- **SELECTED EXCERPT**
****

With more time and money available, the band returned to Red House for additional recording over a period of 12 days. Taylor re-recorded the bass lines for the entire album, while Pierre recorded more vocals and Johnson added more keyboard parts. They also took more time to properly mix the album, as they were unsatisfied with the hurried original mix. Prior to signing with Epitaph, the band wrote and recorded three new songs—"Perfect Teeth", "Modern Chemistry", and "Autographs & Apologies". These were initially slated for a split EP with Reggie and the Full Effect and Ultimate Fakebook which never saw release. They also recorded a new version of "Capital H", as they did not like how the original sounded. Epitaph chose the aforementioned songs for inclusion on the re-released I Am the Movie, while also cutting "1000 Paper Cranes" from the track listing to repurpose as a B-side. Don C. Tyler mastered the recordings at Precision Mastering in Hollywood, California.

Epitaph re-released I Am the Movie on June 24, 2003. The song "The Future Freaks Me Out" was released to radio on September 16, 2003, accompanied by a music video with allusions to the movie Rushmore. It is set as a school play with several different scenes including the old west, an office, ocean, a funeral and a concert. It is the second music video the band made. The guitarist Joshua Cain's family helped in the making of it, and star in it as well.

****

Print the part of the passage above on the re-release of I Am the Movie word for word, beginning at the words "Epitaph re-released I" and stopping after "it as well.".

****

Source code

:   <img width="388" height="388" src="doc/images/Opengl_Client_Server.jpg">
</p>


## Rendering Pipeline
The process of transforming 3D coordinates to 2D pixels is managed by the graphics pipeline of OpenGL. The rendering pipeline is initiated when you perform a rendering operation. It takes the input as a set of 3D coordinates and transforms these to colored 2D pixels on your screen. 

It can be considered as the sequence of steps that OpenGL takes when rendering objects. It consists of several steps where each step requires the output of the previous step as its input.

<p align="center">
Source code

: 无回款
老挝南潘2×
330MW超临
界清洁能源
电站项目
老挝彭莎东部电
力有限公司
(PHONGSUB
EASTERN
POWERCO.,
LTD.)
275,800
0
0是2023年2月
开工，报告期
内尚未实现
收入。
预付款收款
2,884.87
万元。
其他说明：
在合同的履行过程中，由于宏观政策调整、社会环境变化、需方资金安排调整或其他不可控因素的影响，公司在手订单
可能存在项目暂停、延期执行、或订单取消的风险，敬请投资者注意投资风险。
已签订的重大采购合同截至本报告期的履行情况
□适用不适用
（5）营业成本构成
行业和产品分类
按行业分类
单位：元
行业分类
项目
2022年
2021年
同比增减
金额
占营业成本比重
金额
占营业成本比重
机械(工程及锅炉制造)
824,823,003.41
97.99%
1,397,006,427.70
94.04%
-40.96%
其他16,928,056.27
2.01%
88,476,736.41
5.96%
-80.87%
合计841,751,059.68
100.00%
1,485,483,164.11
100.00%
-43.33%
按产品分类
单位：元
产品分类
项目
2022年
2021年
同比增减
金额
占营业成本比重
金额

****

- **SOLUTION FOR THIS EXERCISE**
Epitaph re-released I Am the Movie on June 24, 2003. The song "The Future Freaks Me Out" was released to radio on September 16, 2003, accompanied by a music video with allusions to the movie Rushmore. It is set as a school play with several different scenes including the old west, an office, ocean, a funeral and a concert. It is the second music video the band made. The guitarist Joshua Cain's family helped in the making of it, and star in it as well.